- Born: 1965 (age 60–61)
- Citizenship: American
- Education: Maine College of Art (BFA, 2002) University of Kansas (MFA, 2013)
- Movement: textile art, installation
- Website: ginaadamsartist.com^{[dead link]}

= Gina Adams =

American artist and activist

Gina Adams (born 1965) is an American interdisciplinary artist and activist.

== Family ==
Gina Adams' parents were Philip F. Adams (1937–2002), born in Portsmouth, New Hampshire, and Elaine Rose Theriault Adams who lived in Kittery, Maine. Her family members operated the Kittery Trading Post in the town.

Adams has controversially claimed to be of White Earth Ojibwe and Lakota descent, providing no proof of these claims.

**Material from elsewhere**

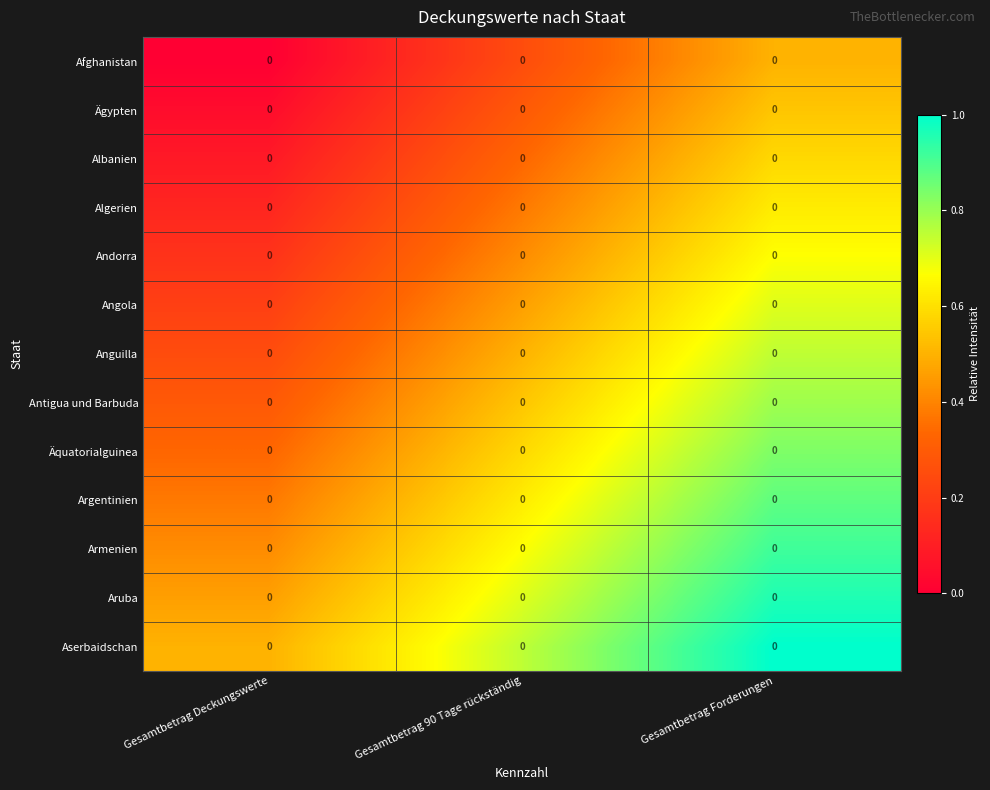

At Gesamtbetrag Forderungen, list the series in order from smallest to largest.

Afghanistan, Ägypten, Albanien, Algerien, Andorra, Angola, Anguilla, Antigua und Barbuda, Äquatorialguinea, Argentinien, Armenien, Aruba, Aserbaidschan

She said that her paternal grandfather lived on the White Earth Indian Reservation and was removed at age eight to attend Carlisle Indian Industrial School, which closed in 1918. Genealogists said that Adams' maternal grandfather "was a white man named Albert Theriault, who was born in Massachusetts to French-Canadian parents."

Adams has also said that her great-great-grandfather was Ojibwe chief Wabanquot (1830–1898). The enrollment director of the White Earth Band of the Minnesota Chippewa Tribe, Shahoon Heisler (White Earth Ojibwe) stated: "We don't have her, or her parent or grandparent, with any links to this tribe.... People are upset because she's been claiming she's a descendant. I can't find any documentation that would link her or her family to White Earth."

== Education ==
Gina Adams earned a BFA from the Maine College of Art and an MFA from the University of Kansas. According to her website, she studied visual art, curatorial practice, and critical theory.

== Career ==
Adams was a professor at Naropa University in Boulder, Colorado, in the visual arts faculty.

She joined Emily Carr University in August of 2019 as assistant professor, Foundation. Emily Carr hired Adams as part of a cluster hire of Indigenous professors. She resigned from Emily Carr on August 25, 2022.

Adams is known for her quilt art; however, her work spans a range of styles, including mediums such as sculpture, ceramics, painting, printmaking, and drawing.

Adams's work revolved around broken treaties between the U.S. and Native American tribes. Her artwork has been published in The New Yorker, Hyperallergic, and The Huffington Post.

== Additional work ==
Gina's work was also featured in the "March Madness" exhibit in the Meatpacking district of New York. Her work displayed vintage photographs of a girls' basketball team at Osage Boarding School; a school which attempted to assimilate Indigenous children by erasing their Native culture. This school denied children the right to speak their native language, and even denied the right to say their own name.